Goethe diceva che, posto che l’errore si ripete nei fatti, è necessario ripetere la verità con le parole. I fatti, purtroppo, impongono anche le parole che diciamo e quelle in cui crediamo. Per questo, nell’attuale situazione di pericolo, nell’attesa del prossimo attentato, conoscendo in anticipo il comportamento dell’ISIS e dei nostri governi, si impone un grande accordo tra partiti e cittadini in favore della sicurezza e quindi contro le misure che i nostri governi prendono, continuano a prendere, prenderanno, contro gli assassini jihadisti.
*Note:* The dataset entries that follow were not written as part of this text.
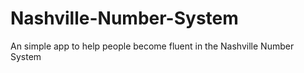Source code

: # Nashville-Number-System
An simple app to help people become fluent in the Nashville Number System
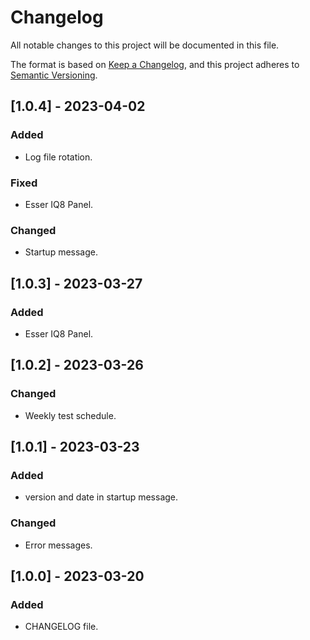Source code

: # Changelog

All notable changes to this project will be documented in this file.

The format is based on [Keep a Changelog](https://keepachangelog.com/en/1.0.0/),
and this project adheres to [Semantic Versioning](https://semver.org/spec/v2.0.0.html).

## [1.0.4] - 2023-04-02

### Added
- Log file rotation.

### Fixed
- Esser IQ8 Panel.

### Changed
- Startup message.

## [1.0.3] - 2023-03-27

### Added
- Esser IQ8 Panel.

## [1.0.2] - 2023-03-26

### Changed
- Weekly test schedule.

## [1.0.1] - 2023-03-23

### Added
- version and date in startup message.

### Changed
- Error messages. 

## [1.0.0] - 2023-03-20

### Added
- CHANGELOG file.


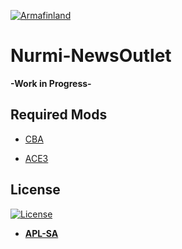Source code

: <a href="https://armafinland.fi/"><img src="https://armafinland.fi/logot/armafin-logo-200px.png" title="Armafinland" alt="Armafinland"></a>

# Nurmi-NewsOutlet

**-Work in Progress-**

## Required Mods

- [CBA](https://github.com/CBATeam/CBA_A3)

- [ACE3](https://github.com/acemod/ACE3)

## License

[![License](https://www.bohemia.net/assets/img/licenses/APL-SA.png)](https://www.bohemia.net/community/licenses/arma-public-license-share-alike)

- **[APL-SA](https://www.bohemia.net/community/licenses/arma-public-license-share-alike)**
Poiché le parole contano e non abbiamo altro che quelle, e poiché il “senso comune” è nelle mani di quelli che le pronunciano in pubblico, questo grande patto contro le ripetizioni dell’ISIS (e contro la ripetitiva maniera di combatterlo) deve coinvolgere anche i mezzi di comunicazione. No all’ISIS, no all’islamofobia, no alle deportazioni dei rifugiati, no ai bombardamenti, no alle leggi eccezionali, no alle limitazioni delle libertà, no alle dittature, no alla vendita di armi; una bracciata di “no” a favore della sicurezza globale –della democrazia globale- che possiamo solo imporre come “senso comune” se queste si impongono come parole comuni. I nostri giornalisti, i nostri intellettuali, i nostri partiti politici di opposizione dovrebbero capire una volta per tutte che stiamo parlando di qualcosa di molto più importante dell’evitare il prossimo attentato: parliamo di evitare il collasso materiale e morale della civiltà che l’ISIS e la Grande Coalizione che lo combatte si sono accordati di provocare.
(*)Il Takfirismo è un movimento settario fondato nel 1971 da Moustafà Choukri. Esso considera miscredente tutta la società musulmana e definisce eretici tutti i musulmani che non condividono il suo punto di vista. L’assassinio di questi ultimi, per tale ragione, viene considerato lecito”.